Projeto que apresenta as obras da experiência de vida do pintor Morago, estreia exposição em São Paulo, na Galeria Slaviero & Guedes, entre os dias 21 de outubro e 5 de novembro. Parte da renda será disponibilizada para doações por meio do realizador da iniciativa, o Instituto Observatório da Vida, em parceria com o idealizador, o Rotary Club de Registro Ouro.

Morago é apresentado pelo critico de arte Olívio Guedes: “Seu todo se representa em pedaços (…) Pedaços de cores que emocionam a cada tridimensionalidade dentro da bidimensionalidade, cria um campo de visões de sobreposições que refletem as dobras do espaço; seu pertencimento do através e do entre”.

Filosoficamente parte de todo, Morago apresenta o significado de sua existência. As pinturas de Morago têm liberdade harmônica, as estruturas cromáticas orgânicas podem ser associadas ao encontro do tempo e espaço, que se chocam nas fronteiras resistentes, ou emoções do que se quer transmitir. O artista, que dispensa perspectivas frias, se esforça apenas para assegurar o valor fundamental da vida: a incerteza.

A arte do Morago é Morago, viva, autêntica, íntegra e imemorial. Questiona a todos que a vêem e impele as peculiaridades das sensações, as quais concedem oblívio dispostos pelos pensamentos primitivos do ser humano. As obras nos atingem e penetram no âmbito das nossas almas.

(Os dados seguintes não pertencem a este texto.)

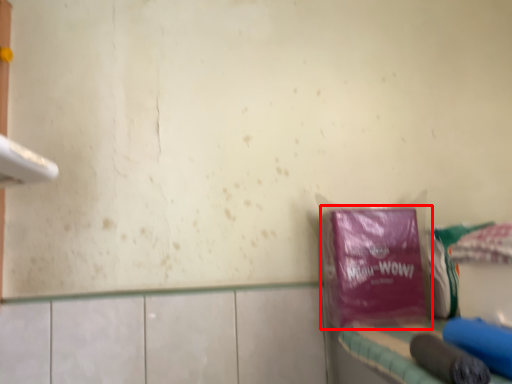
Question: From the image's perspective, what is the correct spatial relationship of plastic bag (annotated by the red box) in relation to vanity?

Choices:
 (A) below
 (B) above

Answer: (B)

A técnica do artista, que se faz a partir da transformação da tinta-metal, permite a percepção de profundidade e cria dimensões na transformação de si-mesma. Em sua pincelada, o toque derrama a tinta sobre a tela, cria visões translúcidas e representa níveis de consciência.

Em busca da razão de sua existência, faz com que a arte traduza as vivências e aproxime o positivo do negativo, a luz da sombra, a analogia dos contrários, criando uma representação do mundo das ideias. A busca de si mesmo é realizada por meio da consciência intencional e a experiência da verdade é revelada em inspirações vermelhas, pensamentos negros, voos azuis e branco silêncio.

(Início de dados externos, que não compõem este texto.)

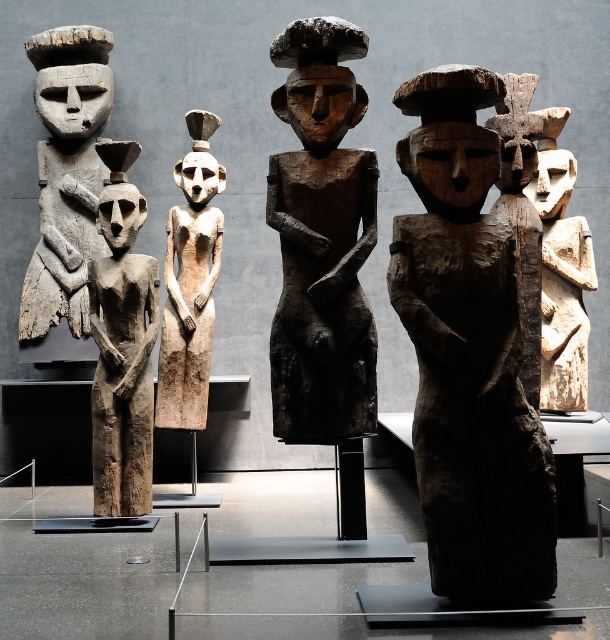
Does dark wood figure at center have a lesser height compared to light beige wood carving at right?

No, dark wood figure at center is not shorter than light beige wood carving at right.

Which is more to the left, dark wood figure at center or light beige wood carving at right?

dark wood figure at center is more to the left.

Describe the element at coordinates (468, 353) in the screenshot. I see `dark wood figure at center` at that location.

The image size is (610, 640). What are the coordinates of `dark wood figure at center` in the screenshot? It's located at (468, 353).

Is dark wood figure at center bigger than light brown wood figure at center?

Yes.

Is point (512, 529) closer to viewer compared to point (173, 282)?

Yes, point (512, 529) is in front of point (173, 282).

Locate an element on the screen. This screenshot has width=610, height=640. dark wood figure at center is located at coordinates (468, 353).

Does wooden statue at left have a larger size compared to wooden figure at center?

Indeed, wooden statue at left has a larger size compared to wooden figure at center.

Image resolution: width=610 pixels, height=640 pixels. What do you see at coordinates (66, 173) in the screenshot?
I see `wooden statue at left` at bounding box center [66, 173].

At what (x,y) coordinates should I click in order to perform the action: click on wooden statue at left. Please return your answer as a coordinate pair (x, y). This screenshot has height=640, width=610. Looking at the image, I should click on (66, 173).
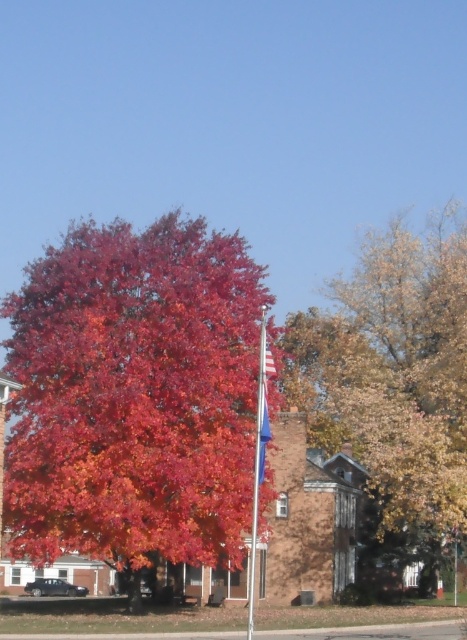
Consider the image. You are standing in the autumn scene and want to place a small decorative flag exactly at the point marked by the coordinates point (134,396). What will the flag be placed on?

The point (134,396) is on shiny red leaves at center, so the flag will be placed on the shiny red leaves at center.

O negro refere-se aos valores da noite, encontra morte e dor; o vermelho irritado e intenso; o azul é o mar imenso, ou o céu distante; o branco certamente ressoa ecos de Veneza, como apenas um grande mestre é capaz com medida que pode ser considerada o limite ou o início de todas as outras. Esse aspecto original corrobora sua luta interior como pintor e como homem.